Given records:
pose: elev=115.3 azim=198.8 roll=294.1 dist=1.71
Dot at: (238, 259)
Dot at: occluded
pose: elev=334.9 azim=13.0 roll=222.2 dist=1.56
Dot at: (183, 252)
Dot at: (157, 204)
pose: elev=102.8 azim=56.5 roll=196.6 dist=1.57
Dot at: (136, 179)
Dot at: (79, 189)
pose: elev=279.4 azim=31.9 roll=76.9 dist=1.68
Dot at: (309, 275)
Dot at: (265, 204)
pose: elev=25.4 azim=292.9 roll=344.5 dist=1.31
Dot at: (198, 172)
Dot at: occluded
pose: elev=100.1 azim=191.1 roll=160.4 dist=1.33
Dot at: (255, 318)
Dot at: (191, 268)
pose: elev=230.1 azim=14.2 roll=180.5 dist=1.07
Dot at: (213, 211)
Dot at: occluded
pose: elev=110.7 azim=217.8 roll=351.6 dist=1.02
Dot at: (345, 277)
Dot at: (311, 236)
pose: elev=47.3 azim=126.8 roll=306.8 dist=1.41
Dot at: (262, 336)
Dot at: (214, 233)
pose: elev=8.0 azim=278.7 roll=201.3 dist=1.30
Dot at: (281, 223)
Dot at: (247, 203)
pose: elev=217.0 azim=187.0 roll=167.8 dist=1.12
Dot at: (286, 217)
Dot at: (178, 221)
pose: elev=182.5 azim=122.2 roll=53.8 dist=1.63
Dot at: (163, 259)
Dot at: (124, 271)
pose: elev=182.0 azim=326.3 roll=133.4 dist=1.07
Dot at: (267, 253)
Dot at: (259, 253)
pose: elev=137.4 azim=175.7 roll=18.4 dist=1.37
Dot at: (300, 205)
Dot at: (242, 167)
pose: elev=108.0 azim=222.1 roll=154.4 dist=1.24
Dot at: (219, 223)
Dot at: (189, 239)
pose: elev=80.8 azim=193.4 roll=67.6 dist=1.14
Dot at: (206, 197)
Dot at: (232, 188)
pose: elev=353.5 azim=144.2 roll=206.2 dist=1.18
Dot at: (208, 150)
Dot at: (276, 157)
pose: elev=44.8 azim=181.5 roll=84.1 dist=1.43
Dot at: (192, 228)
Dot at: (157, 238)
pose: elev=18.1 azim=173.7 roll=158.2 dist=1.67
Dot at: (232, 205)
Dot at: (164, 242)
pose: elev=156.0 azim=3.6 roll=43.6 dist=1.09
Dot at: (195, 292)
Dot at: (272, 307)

Your task: Could you write out these lines again, switching every "dist" to "distance" and leaving everything else untouched?

Full solution:
pose: elev=115.3 azim=198.8 roll=294.1 distance=1.71
Dot at: (238, 259)
Dot at: occluded
pose: elev=334.9 azim=13.0 roll=222.2 distance=1.56
Dot at: (183, 252)
Dot at: (157, 204)
pose: elev=102.8 azim=56.5 roll=196.6 distance=1.57
Dot at: (136, 179)
Dot at: (79, 189)
pose: elev=279.4 azim=31.9 roll=76.9 distance=1.68
Dot at: (309, 275)
Dot at: (265, 204)
pose: elev=25.4 azim=292.9 roll=344.5 distance=1.31
Dot at: (198, 172)
Dot at: occluded
pose: elev=100.1 azim=191.1 roll=160.4 distance=1.33
Dot at: (255, 318)
Dot at: (191, 268)
pose: elev=230.1 azim=14.2 roll=180.5 distance=1.07
Dot at: (213, 211)
Dot at: occluded
pose: elev=110.7 azim=217.8 roll=351.6 distance=1.02
Dot at: (345, 277)
Dot at: (311, 236)
pose: elev=47.3 azim=126.8 roll=306.8 distance=1.41
Dot at: (262, 336)
Dot at: (214, 233)
pose: elev=8.0 azim=278.7 roll=201.3 distance=1.30
Dot at: (281, 223)
Dot at: (247, 203)
pose: elev=217.0 azim=187.0 roll=167.8 distance=1.12
Dot at: (286, 217)
Dot at: (178, 221)
pose: elev=182.5 azim=122.2 roll=53.8 distance=1.63
Dot at: (163, 259)
Dot at: (124, 271)
pose: elev=182.0 azim=326.3 roll=133.4 distance=1.07
Dot at: (267, 253)
Dot at: (259, 253)
pose: elev=137.4 azim=175.7 roll=18.4 distance=1.37
Dot at: (300, 205)
Dot at: (242, 167)
pose: elev=108.0 azim=222.1 roll=154.4 distance=1.24
Dot at: (219, 223)
Dot at: (189, 239)
pose: elev=80.8 azim=193.4 roll=67.6 distance=1.14
Dot at: (206, 197)
Dot at: (232, 188)
pose: elev=353.5 azim=144.2 roll=206.2 distance=1.18
Dot at: (208, 150)
Dot at: (276, 157)
pose: elev=44.8 azim=181.5 roll=84.1 distance=1.43
Dot at: (192, 228)
Dot at: (157, 238)
pose: elev=18.1 azim=173.7 roll=158.2 distance=1.67
Dot at: (232, 205)
Dot at: (164, 242)
pose: elev=156.0 azim=3.6 roll=43.6 distance=1.09
Dot at: (195, 292)
Dot at: (272, 307)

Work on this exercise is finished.